= DIRECTIONS =
Report each line in the records below that contains the string "Anaqua는", copying the line in full.

= EXERCISE MATERIALS =
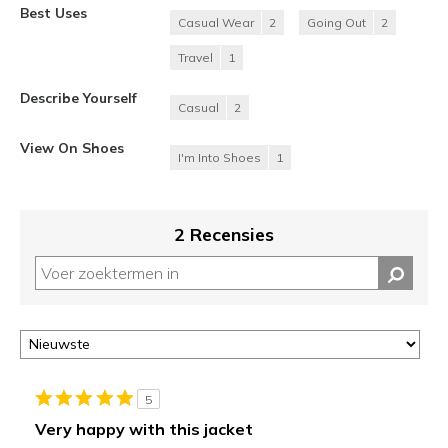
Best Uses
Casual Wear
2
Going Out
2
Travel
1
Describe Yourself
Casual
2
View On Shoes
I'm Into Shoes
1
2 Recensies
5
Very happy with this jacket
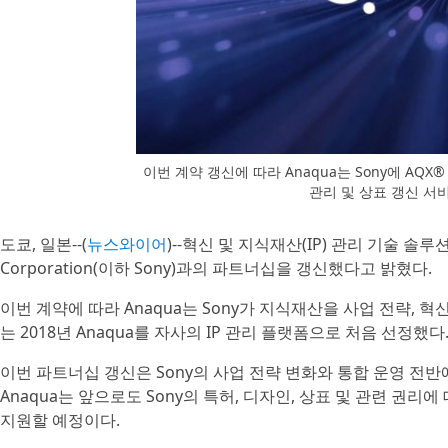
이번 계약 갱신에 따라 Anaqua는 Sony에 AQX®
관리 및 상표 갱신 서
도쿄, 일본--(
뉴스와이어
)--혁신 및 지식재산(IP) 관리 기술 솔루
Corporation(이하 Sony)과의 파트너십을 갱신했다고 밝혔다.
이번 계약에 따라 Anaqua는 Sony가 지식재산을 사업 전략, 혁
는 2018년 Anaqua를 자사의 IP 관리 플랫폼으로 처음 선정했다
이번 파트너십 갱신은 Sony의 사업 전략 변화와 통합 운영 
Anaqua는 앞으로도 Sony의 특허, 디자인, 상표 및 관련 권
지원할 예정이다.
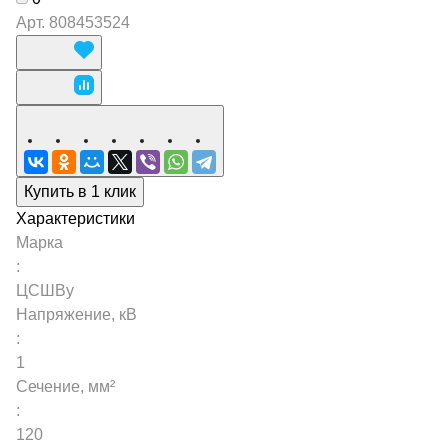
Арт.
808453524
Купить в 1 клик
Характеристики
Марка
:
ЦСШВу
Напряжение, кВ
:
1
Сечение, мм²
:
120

---

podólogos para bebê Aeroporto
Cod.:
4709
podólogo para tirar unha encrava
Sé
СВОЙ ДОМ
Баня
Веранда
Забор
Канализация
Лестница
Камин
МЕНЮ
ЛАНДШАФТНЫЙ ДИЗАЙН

= RESPONSE BELOW =
이번 계약 갱신에 따라 Anaqua는 Sony에 AQX®
이번 계약에 따라 Anaqua는 Sony가 지식재산을 사업 전략, 혁
Anaqua는 앞으로도 Sony의 특허, 디자인, 상표 및 관련 권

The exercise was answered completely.